In the forum thread below about parsing a large CSV file, how much time does the Time Profiler show being spent converting floats to NSNumber objects and storing them in the mutable array?
::: Extract provided
1

In my application, I'm receiving a CSV file that contains 30,000 objects and for each object there are always 24 values (a total of 720,000 values).

Format is something like this:

object1,value1,value2,...,value24
object2,value1,value2,...,value24
...
objectn,value1,value2,...,value24

When I parse this file, I convert each row in an NSArray of NSString. Next I do the following for each value of the array:

  1. convert from NSString to float using - (float)floatValue
  2. convert the float to an NSNumber
  3. store the NSNumber in an NSMutableArray

This process takes several seconds and from Instruments Time Profiler I'm spending 3.5 s in step 2 & 3 for the 720,000 values.

How can I proceed to avoid the NSNumber translation? Can I use a C style array, something like []? Or CFMutableArrayRef? If it helps, I know there are always 24 values for each object.

Thanks for the help,

Sébastien.

HAS
  • 19,140
  • 6
  • 31
  • 53
sebastien
  • 2,489
  • 5
  • 26
  • 47
  • try the answer http://stackoverflow.com/questions/1448804/how-to-convert-an-nsstring-into-an-nsnumber for direct conversion of nsstring to nsnumber using nsnumberformatter and share the profiling result with us, please. ps: you just need ONE instance of nsnumberformatter ;) – Mirco Ellmann May 04 '13 at 21:16

2 Answers2

1

Depending on how you plan to use these values later, there are different ways.

  1. Store entire float array as single NSValue. Pros: construction 24x faster. Cons: you must extract all items to access any of them.
  2. Keep values as strings. Pros: no time wasted. Cons: frequent accesses will waste time.
  3. Design a class that keeps single record: one NSString and 24 float properties. Pros: single record rules everything. Cons: single record rules everything.

upd: If you think of inconvenience manually naming 24 fields value1 .. value24 in case 3, feel free to declare public array in interface section of your class. This will combine nativity of record object with c-style array. You may also add -[valueAtIndex:] and -[setValue:atIndex:] methods to that class and make real array private.

0

Personally I'd just use a C-style array. If you want to process the data row by row, you could have an object representing each row, something like this:

@interface Row : NSObject {
  float values[24];
}
@end

Then you create a Row instance for each row, set the 24 values directly, and add the instance to a NSMutableArray.
::::::
::: Material provided
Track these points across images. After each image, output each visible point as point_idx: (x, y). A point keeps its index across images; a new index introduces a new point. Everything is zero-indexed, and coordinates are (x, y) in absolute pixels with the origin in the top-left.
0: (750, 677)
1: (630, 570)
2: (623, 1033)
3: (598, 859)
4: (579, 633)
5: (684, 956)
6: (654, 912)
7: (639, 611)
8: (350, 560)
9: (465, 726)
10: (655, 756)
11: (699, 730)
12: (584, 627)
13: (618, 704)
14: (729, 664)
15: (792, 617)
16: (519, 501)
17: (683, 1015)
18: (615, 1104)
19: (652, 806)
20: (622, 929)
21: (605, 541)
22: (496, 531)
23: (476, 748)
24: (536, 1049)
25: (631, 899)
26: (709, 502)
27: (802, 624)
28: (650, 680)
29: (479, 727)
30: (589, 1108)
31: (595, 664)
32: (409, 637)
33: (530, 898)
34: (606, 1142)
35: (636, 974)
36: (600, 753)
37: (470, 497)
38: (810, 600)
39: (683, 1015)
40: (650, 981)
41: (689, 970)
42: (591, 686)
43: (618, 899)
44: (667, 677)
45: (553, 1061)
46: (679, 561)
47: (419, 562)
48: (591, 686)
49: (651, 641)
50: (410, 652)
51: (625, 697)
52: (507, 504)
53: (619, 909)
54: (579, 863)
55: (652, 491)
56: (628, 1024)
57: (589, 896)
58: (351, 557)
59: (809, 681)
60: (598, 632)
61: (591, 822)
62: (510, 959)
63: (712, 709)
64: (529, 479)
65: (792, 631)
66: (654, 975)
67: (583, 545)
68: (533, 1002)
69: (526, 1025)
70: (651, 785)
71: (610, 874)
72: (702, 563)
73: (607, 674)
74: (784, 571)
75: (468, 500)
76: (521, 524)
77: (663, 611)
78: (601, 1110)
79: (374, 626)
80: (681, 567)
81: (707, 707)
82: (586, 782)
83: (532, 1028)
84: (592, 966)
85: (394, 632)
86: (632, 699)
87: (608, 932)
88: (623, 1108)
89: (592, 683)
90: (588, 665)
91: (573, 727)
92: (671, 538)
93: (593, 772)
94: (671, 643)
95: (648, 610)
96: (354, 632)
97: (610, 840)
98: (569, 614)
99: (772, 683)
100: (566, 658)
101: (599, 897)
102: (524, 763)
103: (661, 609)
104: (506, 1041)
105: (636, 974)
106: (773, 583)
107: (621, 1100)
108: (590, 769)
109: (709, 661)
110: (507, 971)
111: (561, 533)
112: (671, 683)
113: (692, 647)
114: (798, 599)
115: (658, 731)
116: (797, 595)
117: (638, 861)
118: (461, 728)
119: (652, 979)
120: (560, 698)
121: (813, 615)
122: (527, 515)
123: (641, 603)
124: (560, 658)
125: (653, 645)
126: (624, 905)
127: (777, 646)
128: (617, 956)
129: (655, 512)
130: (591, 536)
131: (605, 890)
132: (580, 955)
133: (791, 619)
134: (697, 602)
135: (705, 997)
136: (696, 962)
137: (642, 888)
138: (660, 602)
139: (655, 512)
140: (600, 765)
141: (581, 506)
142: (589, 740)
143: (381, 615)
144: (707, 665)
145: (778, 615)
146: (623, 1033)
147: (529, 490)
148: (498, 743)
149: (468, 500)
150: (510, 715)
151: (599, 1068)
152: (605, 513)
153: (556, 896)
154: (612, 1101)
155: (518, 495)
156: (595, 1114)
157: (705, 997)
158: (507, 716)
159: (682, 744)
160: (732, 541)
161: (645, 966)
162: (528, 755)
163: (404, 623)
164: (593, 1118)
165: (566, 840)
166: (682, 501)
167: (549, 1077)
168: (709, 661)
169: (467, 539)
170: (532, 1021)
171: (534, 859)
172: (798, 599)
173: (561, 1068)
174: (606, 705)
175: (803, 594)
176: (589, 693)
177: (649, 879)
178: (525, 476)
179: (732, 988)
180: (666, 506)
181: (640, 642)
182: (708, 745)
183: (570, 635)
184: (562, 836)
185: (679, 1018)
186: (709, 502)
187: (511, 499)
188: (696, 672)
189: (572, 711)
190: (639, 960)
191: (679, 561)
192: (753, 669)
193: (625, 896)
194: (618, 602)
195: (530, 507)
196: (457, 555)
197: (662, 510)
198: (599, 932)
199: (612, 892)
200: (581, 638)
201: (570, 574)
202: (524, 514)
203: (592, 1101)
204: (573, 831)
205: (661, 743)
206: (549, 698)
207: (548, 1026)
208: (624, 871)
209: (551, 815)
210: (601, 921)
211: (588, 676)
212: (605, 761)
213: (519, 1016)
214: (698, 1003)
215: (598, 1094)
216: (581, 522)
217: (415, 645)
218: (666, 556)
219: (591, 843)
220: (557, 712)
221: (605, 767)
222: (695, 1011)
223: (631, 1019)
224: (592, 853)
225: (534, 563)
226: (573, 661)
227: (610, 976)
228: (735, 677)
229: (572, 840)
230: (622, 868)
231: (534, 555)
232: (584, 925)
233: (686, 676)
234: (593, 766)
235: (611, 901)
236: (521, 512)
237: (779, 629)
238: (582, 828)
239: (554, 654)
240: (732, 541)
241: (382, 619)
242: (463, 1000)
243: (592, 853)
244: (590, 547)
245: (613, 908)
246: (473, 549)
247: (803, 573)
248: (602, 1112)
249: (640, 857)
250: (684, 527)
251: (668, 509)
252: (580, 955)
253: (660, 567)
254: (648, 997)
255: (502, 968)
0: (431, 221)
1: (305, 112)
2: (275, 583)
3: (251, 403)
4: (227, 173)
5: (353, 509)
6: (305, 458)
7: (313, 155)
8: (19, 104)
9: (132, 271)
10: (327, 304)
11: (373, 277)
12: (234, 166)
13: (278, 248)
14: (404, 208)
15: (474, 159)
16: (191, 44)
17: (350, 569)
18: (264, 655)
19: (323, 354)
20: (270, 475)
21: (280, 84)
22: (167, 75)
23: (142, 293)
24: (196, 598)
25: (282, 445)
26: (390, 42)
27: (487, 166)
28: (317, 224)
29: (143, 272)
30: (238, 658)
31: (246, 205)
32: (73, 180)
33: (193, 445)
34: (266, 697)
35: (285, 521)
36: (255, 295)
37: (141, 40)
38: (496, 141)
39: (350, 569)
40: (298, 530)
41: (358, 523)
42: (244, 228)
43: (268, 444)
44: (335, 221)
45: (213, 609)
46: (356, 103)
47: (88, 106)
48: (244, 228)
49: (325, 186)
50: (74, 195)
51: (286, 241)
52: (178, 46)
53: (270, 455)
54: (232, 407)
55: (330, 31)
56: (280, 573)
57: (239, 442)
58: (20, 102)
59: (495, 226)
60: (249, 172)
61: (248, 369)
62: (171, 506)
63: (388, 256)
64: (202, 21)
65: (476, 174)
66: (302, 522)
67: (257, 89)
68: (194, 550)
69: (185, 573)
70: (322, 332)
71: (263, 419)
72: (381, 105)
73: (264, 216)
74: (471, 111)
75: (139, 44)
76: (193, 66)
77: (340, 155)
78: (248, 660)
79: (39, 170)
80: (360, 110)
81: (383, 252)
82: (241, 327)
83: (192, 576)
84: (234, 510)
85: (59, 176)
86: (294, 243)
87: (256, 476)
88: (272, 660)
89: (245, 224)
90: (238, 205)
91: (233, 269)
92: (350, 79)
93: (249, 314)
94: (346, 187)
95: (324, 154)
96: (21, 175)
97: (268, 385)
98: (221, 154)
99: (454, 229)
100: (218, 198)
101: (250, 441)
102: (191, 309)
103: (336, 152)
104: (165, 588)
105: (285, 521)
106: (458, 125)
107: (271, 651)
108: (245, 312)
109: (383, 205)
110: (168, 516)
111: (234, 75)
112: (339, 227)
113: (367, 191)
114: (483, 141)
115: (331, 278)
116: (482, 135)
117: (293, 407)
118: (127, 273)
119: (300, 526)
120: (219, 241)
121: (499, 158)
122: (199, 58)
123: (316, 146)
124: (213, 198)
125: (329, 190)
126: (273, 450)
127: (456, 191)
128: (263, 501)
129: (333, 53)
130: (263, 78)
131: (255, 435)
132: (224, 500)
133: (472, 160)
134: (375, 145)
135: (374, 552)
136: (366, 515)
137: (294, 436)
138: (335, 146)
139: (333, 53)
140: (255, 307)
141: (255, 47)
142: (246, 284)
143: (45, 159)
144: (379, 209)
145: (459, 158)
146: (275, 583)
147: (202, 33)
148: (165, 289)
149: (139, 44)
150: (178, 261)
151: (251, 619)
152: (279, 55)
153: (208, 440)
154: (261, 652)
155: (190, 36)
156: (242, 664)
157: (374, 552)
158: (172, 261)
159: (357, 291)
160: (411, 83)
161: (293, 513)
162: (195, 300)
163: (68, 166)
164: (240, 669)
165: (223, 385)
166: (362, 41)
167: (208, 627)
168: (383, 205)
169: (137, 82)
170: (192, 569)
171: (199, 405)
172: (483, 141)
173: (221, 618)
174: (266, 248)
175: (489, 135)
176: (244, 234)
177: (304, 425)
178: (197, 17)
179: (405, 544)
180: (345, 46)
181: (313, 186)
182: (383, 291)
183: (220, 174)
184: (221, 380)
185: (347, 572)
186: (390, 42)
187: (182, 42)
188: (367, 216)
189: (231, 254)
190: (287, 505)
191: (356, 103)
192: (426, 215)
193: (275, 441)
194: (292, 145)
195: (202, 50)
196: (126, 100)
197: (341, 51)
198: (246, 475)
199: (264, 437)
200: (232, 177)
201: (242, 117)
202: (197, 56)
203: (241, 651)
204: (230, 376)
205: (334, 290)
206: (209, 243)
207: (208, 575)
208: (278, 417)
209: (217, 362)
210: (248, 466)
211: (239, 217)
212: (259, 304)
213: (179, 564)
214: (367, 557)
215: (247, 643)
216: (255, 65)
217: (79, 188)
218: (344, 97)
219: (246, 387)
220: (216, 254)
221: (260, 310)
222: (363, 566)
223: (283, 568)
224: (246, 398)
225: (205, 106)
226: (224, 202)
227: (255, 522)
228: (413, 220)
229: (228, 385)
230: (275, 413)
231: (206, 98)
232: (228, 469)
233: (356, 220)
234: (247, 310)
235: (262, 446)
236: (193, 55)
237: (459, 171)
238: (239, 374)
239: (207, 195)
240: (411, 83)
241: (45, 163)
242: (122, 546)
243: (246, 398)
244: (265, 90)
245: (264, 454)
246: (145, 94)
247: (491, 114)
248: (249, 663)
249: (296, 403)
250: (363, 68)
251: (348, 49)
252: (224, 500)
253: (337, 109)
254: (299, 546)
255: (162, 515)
::::::
◆ **Exercise response**: 3.5 seconds for the 720,000 values.